Dort überrascht ihn schnell der Börsengang, der zum Projekt des Jungfinanzers wird. Die Geschäftsführer lassen ihm freie Hand, und Bläsi kniet sich rein. Novasoft gelingt der Sprung an die Börse, später wird die Firma vom US-Konzern Ciber übernommen. Für Bläsi sind die Wachstumsmöglichkeiten bei Novasoft damit erschöpft. Gern wäre er CFO der Europaholding geworden, die dritte Ebene ist dauerhaft nicht attraktiv. So verlässt er den Konzern mit dem Ziel, selbst Berater zu werden. Doch die Selbständigkeit im Bereich Umweltberatung stellt sich als weniger erquicklich heraus als erhofft. Eines Tages ruft ihn ein alter Vertrauter an und bringt ihn als CFO zur KTG Agrar.

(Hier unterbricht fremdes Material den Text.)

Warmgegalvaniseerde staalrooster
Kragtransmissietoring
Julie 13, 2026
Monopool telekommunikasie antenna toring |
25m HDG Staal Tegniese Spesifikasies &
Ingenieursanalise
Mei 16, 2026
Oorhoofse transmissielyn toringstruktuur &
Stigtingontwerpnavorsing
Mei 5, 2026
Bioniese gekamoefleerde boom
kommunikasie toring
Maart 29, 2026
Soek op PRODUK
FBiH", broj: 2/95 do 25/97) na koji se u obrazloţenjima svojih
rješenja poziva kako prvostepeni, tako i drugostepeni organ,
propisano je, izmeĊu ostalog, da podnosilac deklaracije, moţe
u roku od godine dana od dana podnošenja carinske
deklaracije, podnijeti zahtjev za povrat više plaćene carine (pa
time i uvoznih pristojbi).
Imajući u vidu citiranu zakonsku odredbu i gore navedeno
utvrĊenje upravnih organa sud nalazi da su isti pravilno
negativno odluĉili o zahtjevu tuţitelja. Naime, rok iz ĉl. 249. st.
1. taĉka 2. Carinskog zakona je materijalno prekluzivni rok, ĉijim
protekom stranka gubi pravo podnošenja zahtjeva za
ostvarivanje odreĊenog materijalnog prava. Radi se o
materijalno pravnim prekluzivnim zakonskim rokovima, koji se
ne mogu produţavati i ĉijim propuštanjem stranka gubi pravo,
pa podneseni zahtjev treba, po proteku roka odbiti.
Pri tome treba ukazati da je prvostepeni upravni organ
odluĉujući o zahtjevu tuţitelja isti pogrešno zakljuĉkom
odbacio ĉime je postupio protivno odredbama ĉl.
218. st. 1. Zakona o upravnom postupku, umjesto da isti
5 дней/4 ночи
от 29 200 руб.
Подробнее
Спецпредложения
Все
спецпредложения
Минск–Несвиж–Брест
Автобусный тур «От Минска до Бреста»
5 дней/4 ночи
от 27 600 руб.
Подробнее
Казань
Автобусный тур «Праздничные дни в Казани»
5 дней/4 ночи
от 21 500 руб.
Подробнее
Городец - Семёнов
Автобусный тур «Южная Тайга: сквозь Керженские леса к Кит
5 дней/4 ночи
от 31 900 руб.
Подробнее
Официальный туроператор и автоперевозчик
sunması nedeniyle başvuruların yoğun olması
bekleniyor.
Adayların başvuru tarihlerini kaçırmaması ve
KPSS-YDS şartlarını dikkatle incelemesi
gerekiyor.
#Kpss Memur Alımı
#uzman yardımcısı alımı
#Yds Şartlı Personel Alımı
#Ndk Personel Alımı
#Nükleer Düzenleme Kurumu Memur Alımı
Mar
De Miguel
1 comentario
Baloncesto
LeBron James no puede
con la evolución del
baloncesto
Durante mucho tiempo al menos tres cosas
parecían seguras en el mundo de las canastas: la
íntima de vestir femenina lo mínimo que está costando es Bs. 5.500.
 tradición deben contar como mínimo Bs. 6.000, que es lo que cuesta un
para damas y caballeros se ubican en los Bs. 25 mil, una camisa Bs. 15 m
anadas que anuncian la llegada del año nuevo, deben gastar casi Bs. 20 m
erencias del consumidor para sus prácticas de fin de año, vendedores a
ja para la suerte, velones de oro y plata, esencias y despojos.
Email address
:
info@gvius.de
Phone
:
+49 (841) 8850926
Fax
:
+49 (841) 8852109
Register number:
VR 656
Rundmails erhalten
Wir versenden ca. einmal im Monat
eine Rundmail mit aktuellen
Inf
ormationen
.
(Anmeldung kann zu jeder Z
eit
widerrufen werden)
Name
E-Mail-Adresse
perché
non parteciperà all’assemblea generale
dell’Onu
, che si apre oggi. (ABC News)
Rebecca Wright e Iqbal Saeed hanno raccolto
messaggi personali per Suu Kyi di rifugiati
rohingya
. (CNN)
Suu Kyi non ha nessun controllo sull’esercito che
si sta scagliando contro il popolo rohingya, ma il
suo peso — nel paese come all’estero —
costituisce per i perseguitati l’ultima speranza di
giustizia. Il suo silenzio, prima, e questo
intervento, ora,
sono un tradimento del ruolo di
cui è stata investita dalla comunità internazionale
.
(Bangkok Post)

Das Verhältnis zu dem dominanten CFO Siegfried Hofreiter ist nicht frei von Konflikten. Bläsi vermisst Handlungsspielräume und verlässt den Konzern nach nur 18 Monaten wieder.

Im März 2010 geht dann alles ganz schnell. An einem Freitag lernt er den in Russland aktiven Landwirtschaftsunternehmer Stefan Dürr kennen, am Montag tritt er den Dienst als CFO von Ekosem Agrar an. Seitdem pendelt Bläsi zwischen Heidelberg und Russland – vorzugsweise Woronesch, aber auch Sibirien, wo sich weitere Besitzungen des Konzerns befinden. Dabei führt der rasante Expansionskurs den deutschen CFO einer deutschen Holding mit operativem Geschäft in Russland bisweilen auch an physische Grenzen.

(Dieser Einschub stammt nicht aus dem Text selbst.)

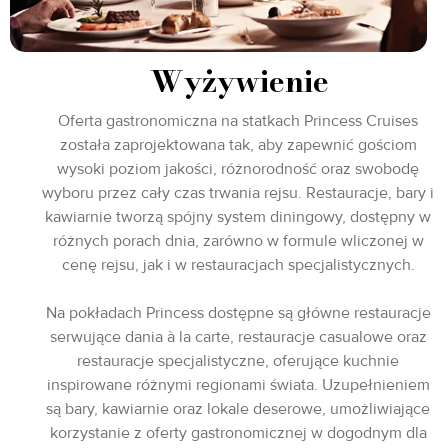
Wyżywienie
Oferta gastronomiczna na statkach Princess Cruises
została zaprojektowana tak, aby zapewnić gościom
wysoki poziom jakości, różnorodność oraz swobodę
wyboru przez cały czas trwania rejsu. Restauracje, bary i
kawiarnie tworzą spójny system diningowy, dostępny w
różnych porach dnia, zarówno w formule wliczonej w
cenę rejsu, jak i w restauracjach specjalistycznych.
Na pokładach Princess dostępne są główne restauracje
serwujące dania à la carte, restauracje casualowe oraz
restauracje specjalistyczne, oferujące kuchnie
inspirowane różnymi regionami świata. Uzupełnieniem
są bary, kawiarnie oraz lokale deserowe, umożliwiające
korzystanie z oferty gastronomicznej w dogodnym dla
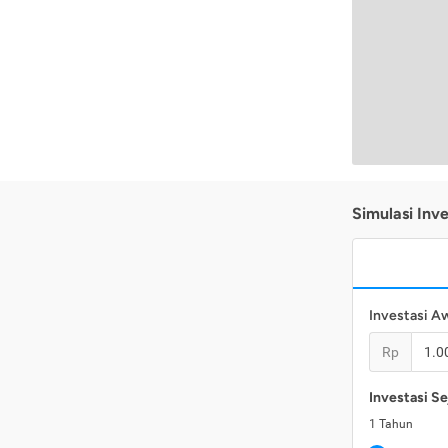
Simulasi Inve
Investasi A
Rp
Investasi Se
1
Tahun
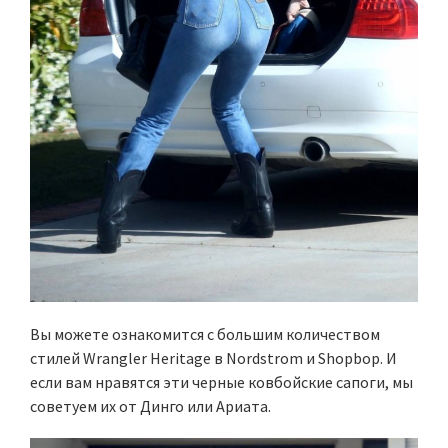
Вы можете ознакомится с большим количеством
стилей Wrangler Heritage в Nordstrom и Shopbop. И
если вам нравятся эти черные ковбойские сапоги, мы
советуем их от Динго или Ариата.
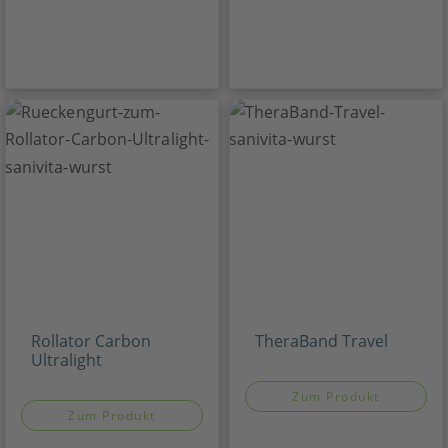
Rollator Carbon
TheraBand Travel
Ultralight
Zum Produkt
Zum Produkt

Ein Reiseanteil von 65 Prozent der Arbeitszeit kann auf Dauer ziemlich schlauchen. Vieles hat Bläsi bei Ekosem seit 2010 schon bewegt. Er hat die Bilanzierung konzernweit auf IFRS umgestellt, was gerade bei der Bewertung der Agrarrohprodukte nicht ohne Tücken war, aber unabdingbar für die Kapitalmarktfähigkeit des Konzerns. Heftig gefordert ist Bläsi in der Finanzmarktkommunikation und der strukturierten Finanzierung. Schließlich müssen die Mittel für den rasanten Expansionskurs des Milcherzeugers sichergestellt werden, und das, ohne die Bilanzstrukturen aus dem Ruder laufen zu lassen.

Dank des unermüdlichen Expansionsdrangs seines CEOs Stephan Dürr wird Dürr schließlich zu einem der intimsten Kenner des Marktes für Mittelstandsanleihen – seit 2012 hat Bläsi inzwischen schon drei Mittelstandsanleihen erfolgreich platziert.

An der Finanzierungsfront sollte damit jetzt erst einmal Ruhe einkehren. Dennoch hält der Job bei  Ekosem für Bläsi noch einige harte Nüsse bereit: den internen Aufbau eines IT-basierten Performance-Controllings und am Kapitalmarkt perspektivisch ein IPO. Auch das hat Bläsi schon mal erlebt.